▸ **The task**
Pictures excluded, copy word for word the lines from the one holding "vase: none [52,102,130,242]" through the last line below.

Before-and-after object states
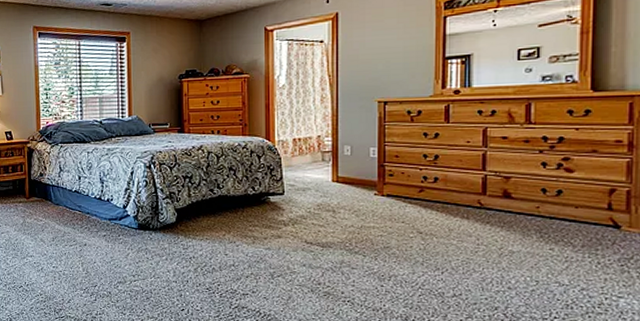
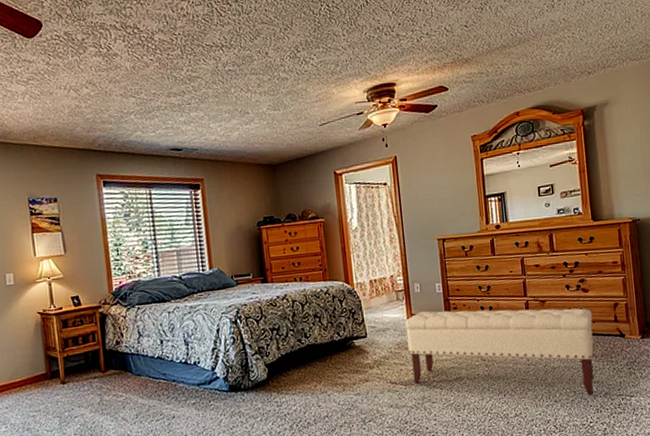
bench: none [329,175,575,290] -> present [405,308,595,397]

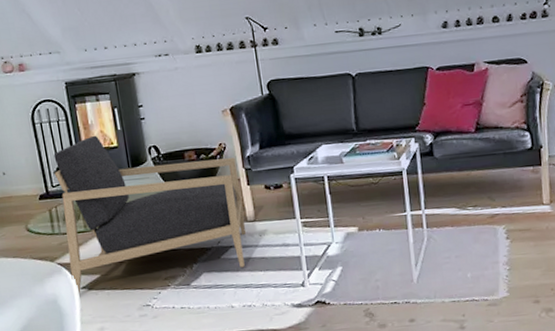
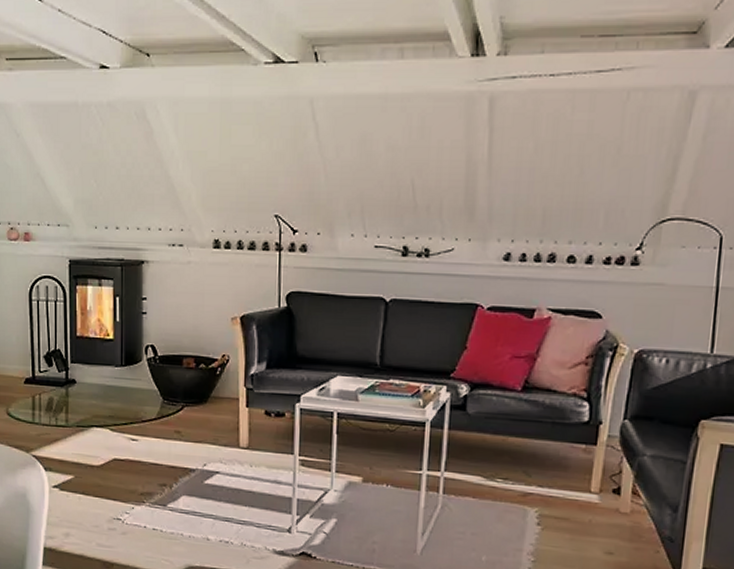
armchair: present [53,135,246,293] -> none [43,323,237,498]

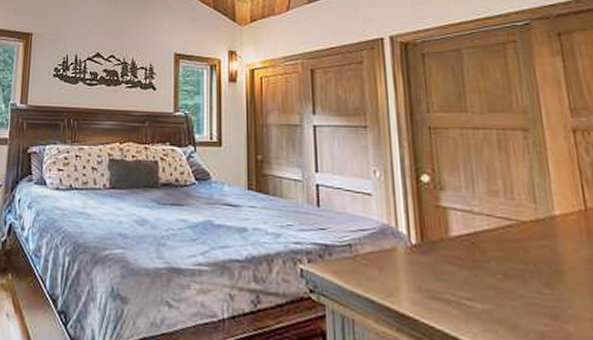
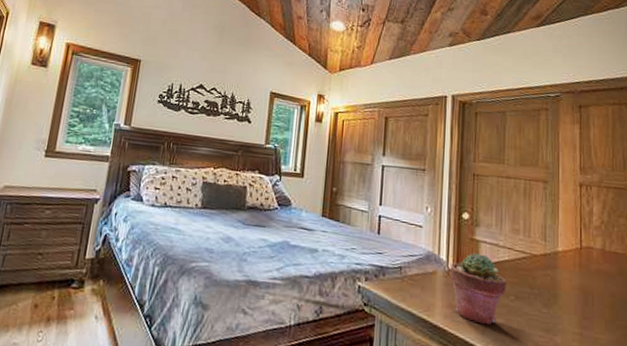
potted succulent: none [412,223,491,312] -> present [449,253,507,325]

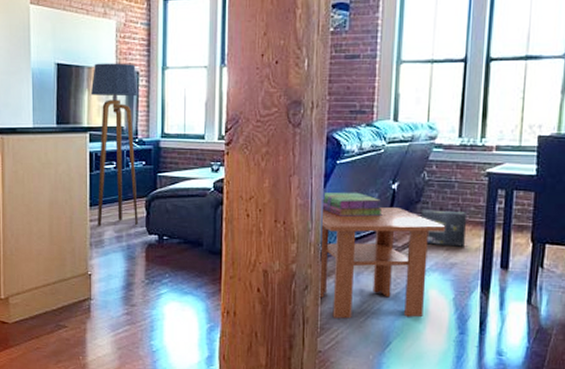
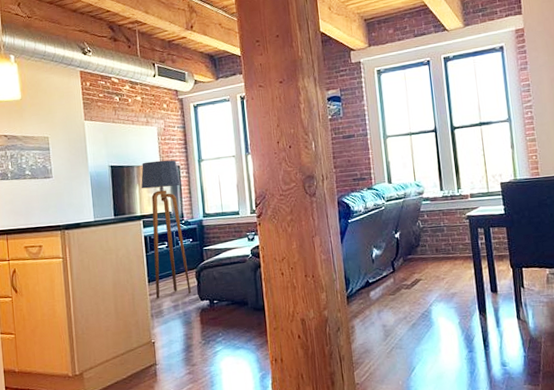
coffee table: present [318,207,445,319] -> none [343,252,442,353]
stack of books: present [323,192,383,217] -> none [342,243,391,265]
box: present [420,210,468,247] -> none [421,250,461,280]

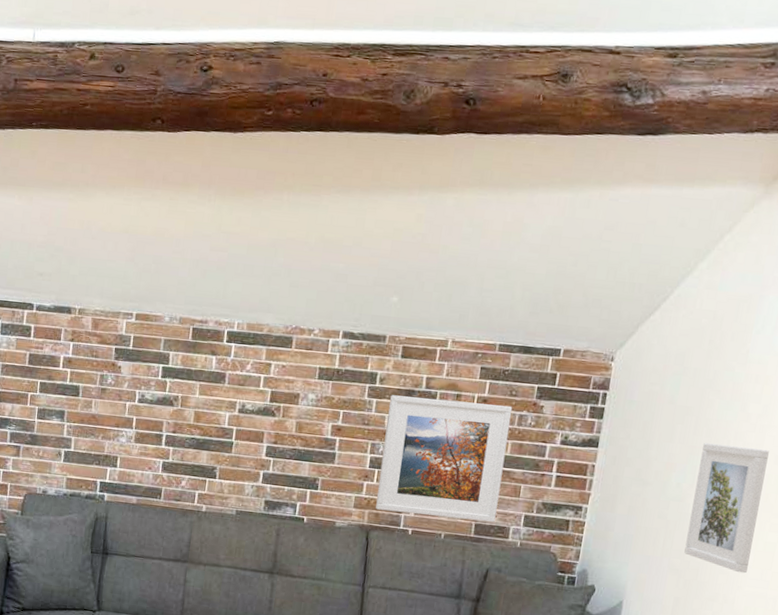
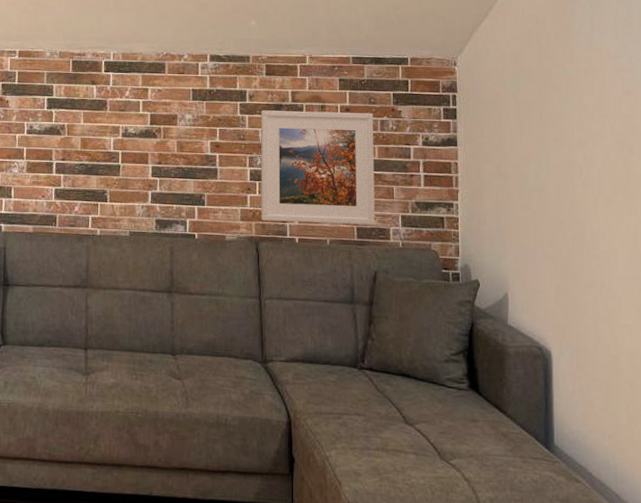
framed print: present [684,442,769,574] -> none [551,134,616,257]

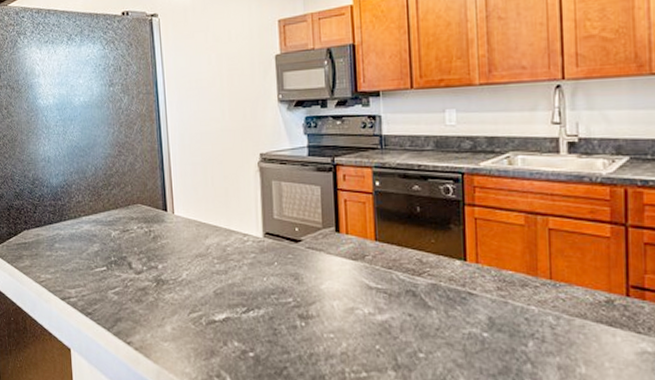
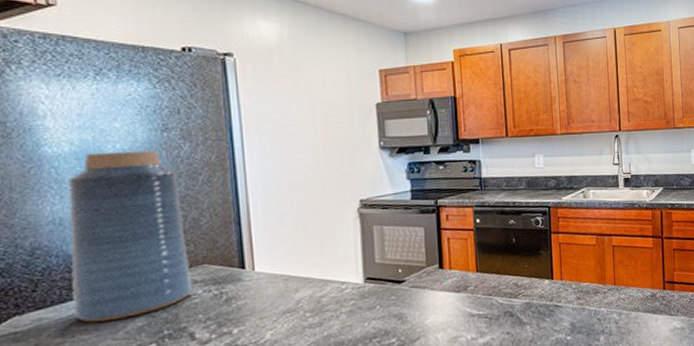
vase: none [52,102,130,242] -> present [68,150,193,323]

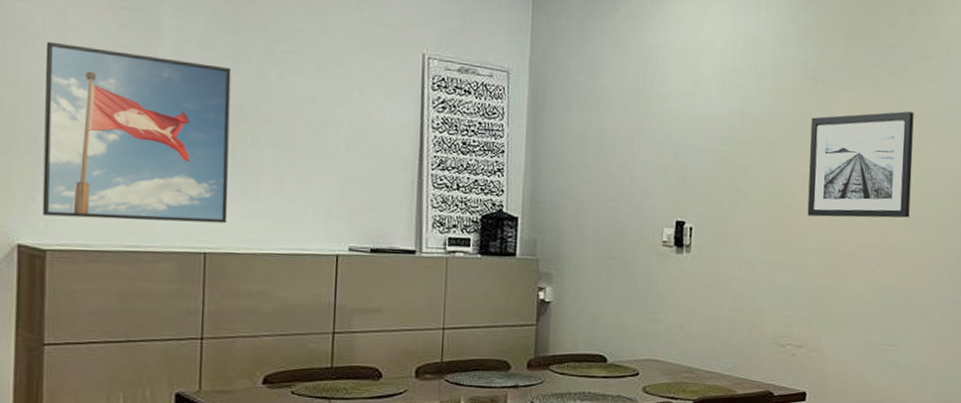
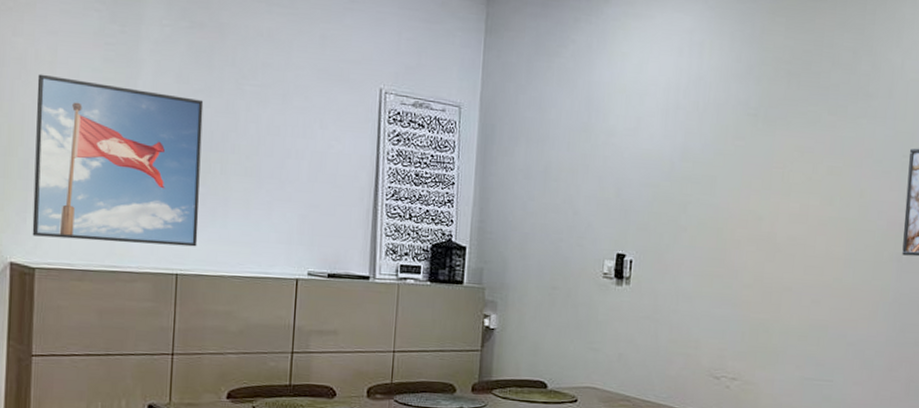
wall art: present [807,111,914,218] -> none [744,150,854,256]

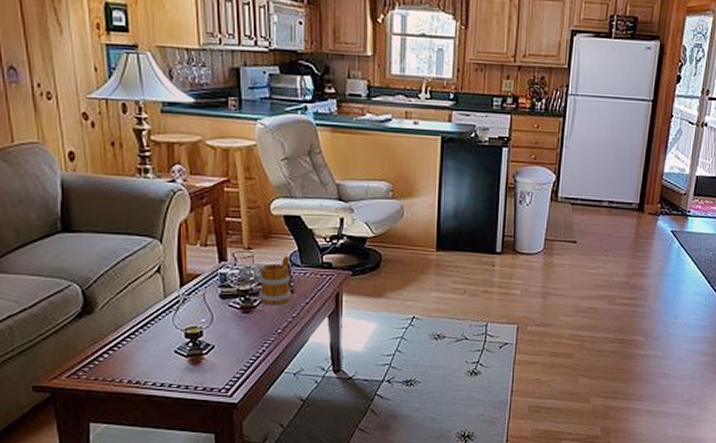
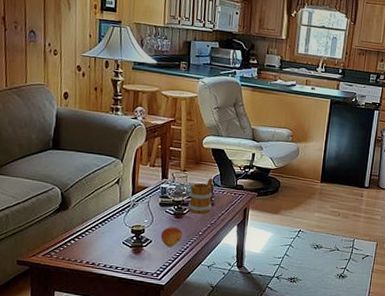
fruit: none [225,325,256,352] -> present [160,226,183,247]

▸ **Response area**
vase: none [52,102,130,242] -> present [68,150,193,323]

wall art: present [807,111,914,218] -> none [744,150,854,256]

fruit: none [225,325,256,352] -> present [160,226,183,247]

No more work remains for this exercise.